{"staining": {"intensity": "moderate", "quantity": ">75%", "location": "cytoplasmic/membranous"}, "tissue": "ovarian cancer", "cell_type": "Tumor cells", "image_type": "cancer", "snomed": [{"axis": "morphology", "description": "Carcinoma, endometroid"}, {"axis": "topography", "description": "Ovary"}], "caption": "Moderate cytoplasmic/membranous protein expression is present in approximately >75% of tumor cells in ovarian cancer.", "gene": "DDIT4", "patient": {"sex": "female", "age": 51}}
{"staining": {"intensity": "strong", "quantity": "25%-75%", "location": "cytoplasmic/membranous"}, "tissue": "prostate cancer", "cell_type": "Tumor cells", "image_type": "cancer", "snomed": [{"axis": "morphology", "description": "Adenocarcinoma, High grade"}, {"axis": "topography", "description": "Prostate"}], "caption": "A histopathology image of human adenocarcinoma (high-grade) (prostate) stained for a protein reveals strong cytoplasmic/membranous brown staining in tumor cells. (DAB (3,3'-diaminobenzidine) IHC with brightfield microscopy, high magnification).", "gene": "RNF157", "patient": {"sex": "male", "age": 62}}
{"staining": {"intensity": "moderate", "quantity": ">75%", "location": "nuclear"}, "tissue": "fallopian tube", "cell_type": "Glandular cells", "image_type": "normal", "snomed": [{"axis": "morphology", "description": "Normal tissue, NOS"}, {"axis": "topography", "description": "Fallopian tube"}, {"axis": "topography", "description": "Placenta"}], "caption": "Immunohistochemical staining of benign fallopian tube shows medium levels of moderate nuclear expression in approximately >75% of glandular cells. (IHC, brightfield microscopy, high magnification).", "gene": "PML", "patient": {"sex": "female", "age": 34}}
========================================================================
**YOUR GOAL**
A complete and exact transcription of the material is required.

**COMPLETED EXERCISE**
{"staining": {"intensity": "moderate", "quantity": ">75%", "location": "cytoplasmic/membranous"}, "tissue": "ovarian cancer", "cell_type": "Tumor cells", "image_type": "cancer", "snomed": [{"axis": "morphology", "description": "Carcinoma, endometroid"}, {"axis": "topography", "description": "Ovary"}], "caption": "Moderate cytoplasmic/membranous protein expression is present in approximately >75% of tumor cells in ovarian cancer.", "gene": "DDIT4", "patient": {"sex": "female", "age": 51}}
{"staining": {"intensity": "strong", "quantity": "25%-75%", "location": "cytoplasmic/membranous"}, "tissue": "prostate cancer", "cell_type": "Tumor cells", "image_type": "cancer", "snomed": [{"axis": "morphology", "description": "Adenocarcinoma, High grade"}, {"axis": "topography", "description": "Prostate"}], "caption": "A histopathology image of human adenocarcinoma (high-grade) (prostate) stained for a protein reveals strong cytoplasmic/membranous brown staining in tumor cells. (DAB (3,3'-diaminobenzidine) IHC with brightfield microscopy, high magnification).", "gene": "RNF157", "patient": {"sex": "male", "age": 62}}
{"staining": {"intensity": "moderate", "quantity": ">75%", "location": "nuclear"}, "tissue": "fallopian tube", "cell_type": "Glandular cells", "image_type": "normal", "snomed": [{"axis": "morphology", "description": "Normal tissue, NOS"}, {"axis": "topography", "description": "Fallopian tube"}, {"axis": "topography", "description": "Placenta"}], "caption": "Immunohistochemical staining of benign fallopian tube shows medium levels of moderate nuclear expression in approximately >75% of glandular cells. (IHC, brightfield microscopy, high magnification).", "gene": "PML", "patient": {"sex": "female", "age": 34}}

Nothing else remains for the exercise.